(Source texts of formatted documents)

━━━━━━

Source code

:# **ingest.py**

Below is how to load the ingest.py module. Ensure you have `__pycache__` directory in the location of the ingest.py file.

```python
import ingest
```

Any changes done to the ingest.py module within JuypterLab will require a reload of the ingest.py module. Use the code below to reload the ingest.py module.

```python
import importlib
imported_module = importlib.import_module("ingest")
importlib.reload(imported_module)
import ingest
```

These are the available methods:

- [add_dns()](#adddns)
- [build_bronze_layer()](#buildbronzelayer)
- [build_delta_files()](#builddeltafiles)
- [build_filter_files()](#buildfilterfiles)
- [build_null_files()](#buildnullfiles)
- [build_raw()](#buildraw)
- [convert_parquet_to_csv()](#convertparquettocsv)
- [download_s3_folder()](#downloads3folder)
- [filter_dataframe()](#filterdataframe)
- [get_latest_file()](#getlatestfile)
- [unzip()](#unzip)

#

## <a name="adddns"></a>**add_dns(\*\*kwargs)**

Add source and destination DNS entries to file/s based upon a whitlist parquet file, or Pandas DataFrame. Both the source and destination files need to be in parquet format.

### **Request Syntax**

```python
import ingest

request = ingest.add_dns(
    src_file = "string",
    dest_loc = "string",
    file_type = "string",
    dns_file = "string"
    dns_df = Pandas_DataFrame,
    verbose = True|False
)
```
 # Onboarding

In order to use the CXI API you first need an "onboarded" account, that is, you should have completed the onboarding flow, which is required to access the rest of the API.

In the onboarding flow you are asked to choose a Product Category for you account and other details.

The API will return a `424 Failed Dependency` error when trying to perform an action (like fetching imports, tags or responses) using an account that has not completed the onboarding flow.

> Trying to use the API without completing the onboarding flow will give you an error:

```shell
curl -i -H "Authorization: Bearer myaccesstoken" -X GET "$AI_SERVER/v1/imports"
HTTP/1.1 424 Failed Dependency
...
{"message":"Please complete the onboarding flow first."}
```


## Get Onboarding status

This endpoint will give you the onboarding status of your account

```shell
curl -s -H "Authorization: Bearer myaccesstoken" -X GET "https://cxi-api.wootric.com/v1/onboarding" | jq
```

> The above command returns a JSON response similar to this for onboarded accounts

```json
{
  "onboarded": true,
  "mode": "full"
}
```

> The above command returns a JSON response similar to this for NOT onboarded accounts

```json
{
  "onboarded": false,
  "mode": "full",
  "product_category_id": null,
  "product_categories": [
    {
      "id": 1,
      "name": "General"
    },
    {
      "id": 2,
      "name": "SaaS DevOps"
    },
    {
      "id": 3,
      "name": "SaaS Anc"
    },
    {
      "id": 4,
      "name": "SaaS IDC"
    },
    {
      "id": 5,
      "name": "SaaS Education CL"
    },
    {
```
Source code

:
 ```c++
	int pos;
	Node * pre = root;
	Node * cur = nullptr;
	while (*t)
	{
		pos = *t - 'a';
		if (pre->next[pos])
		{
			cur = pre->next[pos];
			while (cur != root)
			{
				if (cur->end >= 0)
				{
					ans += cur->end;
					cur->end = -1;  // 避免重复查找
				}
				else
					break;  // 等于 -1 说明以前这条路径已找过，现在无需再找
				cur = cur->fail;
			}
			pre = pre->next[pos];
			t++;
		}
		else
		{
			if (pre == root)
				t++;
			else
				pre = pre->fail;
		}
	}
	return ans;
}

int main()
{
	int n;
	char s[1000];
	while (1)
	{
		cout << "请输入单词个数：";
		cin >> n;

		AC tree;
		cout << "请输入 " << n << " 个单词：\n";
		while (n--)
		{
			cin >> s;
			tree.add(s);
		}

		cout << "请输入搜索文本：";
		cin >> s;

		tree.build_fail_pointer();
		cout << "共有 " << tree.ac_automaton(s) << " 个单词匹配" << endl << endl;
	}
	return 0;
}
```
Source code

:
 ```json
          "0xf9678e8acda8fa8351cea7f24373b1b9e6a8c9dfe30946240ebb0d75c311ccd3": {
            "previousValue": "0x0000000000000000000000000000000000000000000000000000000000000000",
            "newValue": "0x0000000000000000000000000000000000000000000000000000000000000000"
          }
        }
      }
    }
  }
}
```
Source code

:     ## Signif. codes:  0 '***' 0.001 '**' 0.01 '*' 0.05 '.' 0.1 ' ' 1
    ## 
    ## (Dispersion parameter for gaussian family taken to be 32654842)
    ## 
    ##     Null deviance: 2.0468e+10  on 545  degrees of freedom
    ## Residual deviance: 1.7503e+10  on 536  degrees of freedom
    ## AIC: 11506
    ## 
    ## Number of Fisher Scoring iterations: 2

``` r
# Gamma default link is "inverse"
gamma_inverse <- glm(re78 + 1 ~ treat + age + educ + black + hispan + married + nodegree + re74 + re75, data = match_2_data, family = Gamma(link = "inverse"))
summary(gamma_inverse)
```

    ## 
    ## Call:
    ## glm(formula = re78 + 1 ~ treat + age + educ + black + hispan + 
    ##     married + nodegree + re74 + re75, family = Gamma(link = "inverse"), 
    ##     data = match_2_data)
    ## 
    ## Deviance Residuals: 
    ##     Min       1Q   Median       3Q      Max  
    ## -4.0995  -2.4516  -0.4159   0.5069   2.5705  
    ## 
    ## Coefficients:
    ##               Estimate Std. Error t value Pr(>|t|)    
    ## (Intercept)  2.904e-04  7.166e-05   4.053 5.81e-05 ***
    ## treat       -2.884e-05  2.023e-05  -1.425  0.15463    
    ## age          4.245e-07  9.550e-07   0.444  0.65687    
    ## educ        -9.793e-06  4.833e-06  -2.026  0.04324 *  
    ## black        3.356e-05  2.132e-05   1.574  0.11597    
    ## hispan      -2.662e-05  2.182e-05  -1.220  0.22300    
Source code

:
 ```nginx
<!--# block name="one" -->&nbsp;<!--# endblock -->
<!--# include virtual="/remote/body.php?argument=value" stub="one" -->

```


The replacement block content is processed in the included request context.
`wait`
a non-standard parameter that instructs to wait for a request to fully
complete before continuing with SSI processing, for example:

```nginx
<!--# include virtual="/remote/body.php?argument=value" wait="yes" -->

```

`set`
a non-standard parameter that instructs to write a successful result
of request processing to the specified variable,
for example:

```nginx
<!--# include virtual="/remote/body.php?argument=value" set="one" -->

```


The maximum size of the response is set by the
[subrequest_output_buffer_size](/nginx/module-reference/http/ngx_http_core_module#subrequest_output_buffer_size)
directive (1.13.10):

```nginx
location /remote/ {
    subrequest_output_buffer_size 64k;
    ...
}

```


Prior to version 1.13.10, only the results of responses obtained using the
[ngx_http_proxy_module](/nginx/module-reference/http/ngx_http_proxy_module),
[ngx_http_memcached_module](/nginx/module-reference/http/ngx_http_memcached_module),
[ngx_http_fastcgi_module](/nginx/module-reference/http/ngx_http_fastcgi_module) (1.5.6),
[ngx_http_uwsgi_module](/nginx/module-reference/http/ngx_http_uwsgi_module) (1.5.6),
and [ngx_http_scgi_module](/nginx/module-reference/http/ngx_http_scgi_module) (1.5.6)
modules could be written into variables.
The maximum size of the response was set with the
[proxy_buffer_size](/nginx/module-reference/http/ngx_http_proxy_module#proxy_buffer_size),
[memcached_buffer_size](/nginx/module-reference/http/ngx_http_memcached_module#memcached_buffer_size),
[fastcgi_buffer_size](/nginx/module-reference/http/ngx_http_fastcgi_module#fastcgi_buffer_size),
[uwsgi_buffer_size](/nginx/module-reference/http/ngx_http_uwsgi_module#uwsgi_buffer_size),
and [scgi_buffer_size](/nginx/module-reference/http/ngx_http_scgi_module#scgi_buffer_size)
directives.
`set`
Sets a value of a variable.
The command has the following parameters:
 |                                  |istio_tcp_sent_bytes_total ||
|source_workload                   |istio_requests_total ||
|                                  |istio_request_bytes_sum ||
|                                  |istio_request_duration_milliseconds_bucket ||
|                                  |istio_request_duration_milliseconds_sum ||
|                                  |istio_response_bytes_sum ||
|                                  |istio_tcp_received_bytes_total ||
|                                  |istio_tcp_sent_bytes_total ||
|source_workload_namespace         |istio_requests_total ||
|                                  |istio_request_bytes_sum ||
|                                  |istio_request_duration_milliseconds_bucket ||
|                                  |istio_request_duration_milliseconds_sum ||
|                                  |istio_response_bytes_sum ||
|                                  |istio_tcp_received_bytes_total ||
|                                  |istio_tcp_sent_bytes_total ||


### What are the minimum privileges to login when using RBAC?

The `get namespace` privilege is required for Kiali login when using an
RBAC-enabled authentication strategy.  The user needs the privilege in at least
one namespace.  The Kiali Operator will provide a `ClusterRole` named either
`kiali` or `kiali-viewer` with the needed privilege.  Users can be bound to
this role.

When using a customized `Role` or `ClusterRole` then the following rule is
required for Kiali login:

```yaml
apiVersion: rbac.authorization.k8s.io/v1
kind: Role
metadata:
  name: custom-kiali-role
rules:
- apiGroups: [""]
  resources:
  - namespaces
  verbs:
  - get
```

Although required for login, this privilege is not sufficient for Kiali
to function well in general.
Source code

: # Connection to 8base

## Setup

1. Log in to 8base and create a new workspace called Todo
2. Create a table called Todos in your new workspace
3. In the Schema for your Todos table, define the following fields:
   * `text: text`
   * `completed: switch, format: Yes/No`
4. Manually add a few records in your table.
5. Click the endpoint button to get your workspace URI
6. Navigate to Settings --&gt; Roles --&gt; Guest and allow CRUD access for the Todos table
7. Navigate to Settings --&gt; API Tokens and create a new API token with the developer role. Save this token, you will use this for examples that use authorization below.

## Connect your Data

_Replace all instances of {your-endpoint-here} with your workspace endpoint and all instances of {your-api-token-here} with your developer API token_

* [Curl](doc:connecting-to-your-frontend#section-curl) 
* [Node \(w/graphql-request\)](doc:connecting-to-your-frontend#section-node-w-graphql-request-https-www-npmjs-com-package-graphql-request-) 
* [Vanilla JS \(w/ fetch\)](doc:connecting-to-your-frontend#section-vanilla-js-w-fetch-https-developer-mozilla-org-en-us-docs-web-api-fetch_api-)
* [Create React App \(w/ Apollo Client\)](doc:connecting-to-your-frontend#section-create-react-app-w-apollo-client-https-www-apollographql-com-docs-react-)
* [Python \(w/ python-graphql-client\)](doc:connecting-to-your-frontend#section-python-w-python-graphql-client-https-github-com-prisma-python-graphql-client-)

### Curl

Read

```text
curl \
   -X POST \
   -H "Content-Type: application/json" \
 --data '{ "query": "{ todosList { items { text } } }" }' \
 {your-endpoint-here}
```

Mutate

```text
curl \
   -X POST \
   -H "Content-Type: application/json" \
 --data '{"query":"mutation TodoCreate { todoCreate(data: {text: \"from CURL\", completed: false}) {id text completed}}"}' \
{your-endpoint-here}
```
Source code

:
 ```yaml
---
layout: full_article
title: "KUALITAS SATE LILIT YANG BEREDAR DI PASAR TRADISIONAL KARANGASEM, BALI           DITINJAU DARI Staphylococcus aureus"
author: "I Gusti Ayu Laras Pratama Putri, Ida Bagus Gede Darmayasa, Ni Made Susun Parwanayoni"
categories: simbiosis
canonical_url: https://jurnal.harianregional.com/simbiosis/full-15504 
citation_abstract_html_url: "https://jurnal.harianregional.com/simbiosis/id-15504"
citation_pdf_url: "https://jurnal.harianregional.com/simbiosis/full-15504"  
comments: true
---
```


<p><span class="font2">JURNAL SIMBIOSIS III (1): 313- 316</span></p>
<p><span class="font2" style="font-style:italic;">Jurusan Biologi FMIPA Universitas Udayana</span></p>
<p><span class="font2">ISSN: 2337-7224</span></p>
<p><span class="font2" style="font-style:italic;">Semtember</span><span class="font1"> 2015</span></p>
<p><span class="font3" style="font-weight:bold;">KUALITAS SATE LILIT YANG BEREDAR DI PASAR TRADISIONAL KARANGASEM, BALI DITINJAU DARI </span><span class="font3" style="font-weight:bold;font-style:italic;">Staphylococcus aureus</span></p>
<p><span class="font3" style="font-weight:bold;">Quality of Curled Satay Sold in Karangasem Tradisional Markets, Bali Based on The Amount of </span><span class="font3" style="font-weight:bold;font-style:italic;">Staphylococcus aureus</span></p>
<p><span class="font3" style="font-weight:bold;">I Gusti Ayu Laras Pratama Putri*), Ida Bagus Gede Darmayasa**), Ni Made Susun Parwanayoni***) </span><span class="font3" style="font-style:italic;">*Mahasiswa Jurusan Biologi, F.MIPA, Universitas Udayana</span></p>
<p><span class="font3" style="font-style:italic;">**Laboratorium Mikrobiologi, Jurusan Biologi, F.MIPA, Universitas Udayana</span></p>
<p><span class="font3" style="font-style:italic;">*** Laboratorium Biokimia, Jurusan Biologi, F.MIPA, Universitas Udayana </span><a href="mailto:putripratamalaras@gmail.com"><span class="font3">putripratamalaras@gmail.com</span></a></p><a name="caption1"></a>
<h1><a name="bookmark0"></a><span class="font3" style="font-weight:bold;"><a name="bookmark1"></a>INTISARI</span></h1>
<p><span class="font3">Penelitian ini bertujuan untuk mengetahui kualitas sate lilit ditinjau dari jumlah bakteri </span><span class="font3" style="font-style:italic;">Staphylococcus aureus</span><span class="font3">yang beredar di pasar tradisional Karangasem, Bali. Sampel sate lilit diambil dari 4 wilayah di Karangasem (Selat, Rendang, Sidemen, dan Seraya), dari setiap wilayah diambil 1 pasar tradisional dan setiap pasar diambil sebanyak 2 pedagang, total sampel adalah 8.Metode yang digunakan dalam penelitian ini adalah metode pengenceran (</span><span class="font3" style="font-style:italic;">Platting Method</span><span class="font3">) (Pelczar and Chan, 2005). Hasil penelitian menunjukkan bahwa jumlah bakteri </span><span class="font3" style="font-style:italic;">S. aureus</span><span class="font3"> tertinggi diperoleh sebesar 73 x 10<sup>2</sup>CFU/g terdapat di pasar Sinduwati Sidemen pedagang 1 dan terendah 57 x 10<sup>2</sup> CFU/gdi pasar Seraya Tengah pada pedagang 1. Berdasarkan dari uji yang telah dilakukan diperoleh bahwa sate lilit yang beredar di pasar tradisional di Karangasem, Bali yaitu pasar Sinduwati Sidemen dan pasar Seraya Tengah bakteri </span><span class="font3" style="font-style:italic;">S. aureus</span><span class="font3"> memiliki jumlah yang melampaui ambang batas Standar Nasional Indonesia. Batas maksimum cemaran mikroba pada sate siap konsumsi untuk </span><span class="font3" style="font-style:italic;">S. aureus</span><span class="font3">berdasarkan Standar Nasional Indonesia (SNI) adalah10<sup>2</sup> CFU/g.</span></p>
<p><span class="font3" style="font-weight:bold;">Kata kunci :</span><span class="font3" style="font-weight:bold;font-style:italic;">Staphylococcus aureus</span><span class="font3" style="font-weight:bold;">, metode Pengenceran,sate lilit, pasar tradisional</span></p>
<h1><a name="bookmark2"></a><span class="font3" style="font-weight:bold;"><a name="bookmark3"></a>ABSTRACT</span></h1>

━━━━━━

Assignment: From the data above, output exactly the lines between the one containing "when using an" and the one containing "[Create React App", counting both of them.

Response for this exercise:
The `get namespace` privilege is required for Kiali login when using an
RBAC-enabled authentication strategy.  The user needs the privilege in at least
one namespace.  The Kiali Operator will provide a `ClusterRole` named either
`kiali` or `kiali-viewer` with the needed privilege.  Users can be bound to
this role.

When using a customized `Role` or `ClusterRole` then the following rule is
required for Kiali login:

```yaml
apiVersion: rbac.authorization.k8s.io/v1
kind: Role
metadata:
  name: custom-kiali-role
rules:
- apiGroups: [""]
  resources:
  - namespaces
  verbs:
  - get
```

Although required for login, this privilege is not sufficient for Kiali
to function well in general.
Source code

: # Connection to 8base

## Setup

1. Log in to 8base and create a new workspace called Todo
2. Create a table called Todos in your new workspace
3. In the Schema for your Todos table, define the following fields:
   * `text: text`
   * `completed: switch, format: Yes/No`
4. Manually add a few records in your table.
5. Click the endpoint button to get your workspace URI
6. Navigate to Settings --&gt; Roles --&gt; Guest and allow CRUD access for the Todos table
7. Navigate to Settings --&gt; API Tokens and create a new API token with the developer role. Save this token, you will use this for examples that use authorization below.

## Connect your Data

_Replace all instances of {your-endpoint-here} with your workspace endpoint and all instances of {your-api-token-here} with your developer API token_

* [Curl](doc:connecting-to-your-frontend#section-curl) 
* [Node \(w/graphql-request\)](doc:connecting-to-your-frontend#section-node-w-graphql-request-https-www-npmjs-com-package-graphql-request-) 
* [Vanilla JS \(w/ fetch\)](doc:connecting-to-your-frontend#section-vanilla-js-w-fetch-https-developer-mozilla-org-en-us-docs-web-api-fetch_api-)
* [Create React App \(w/ Apollo Client\)](doc:connecting-to-your-frontend#section-create-react-app-w-apollo-client-https-www-apollographql-com-docs-react-)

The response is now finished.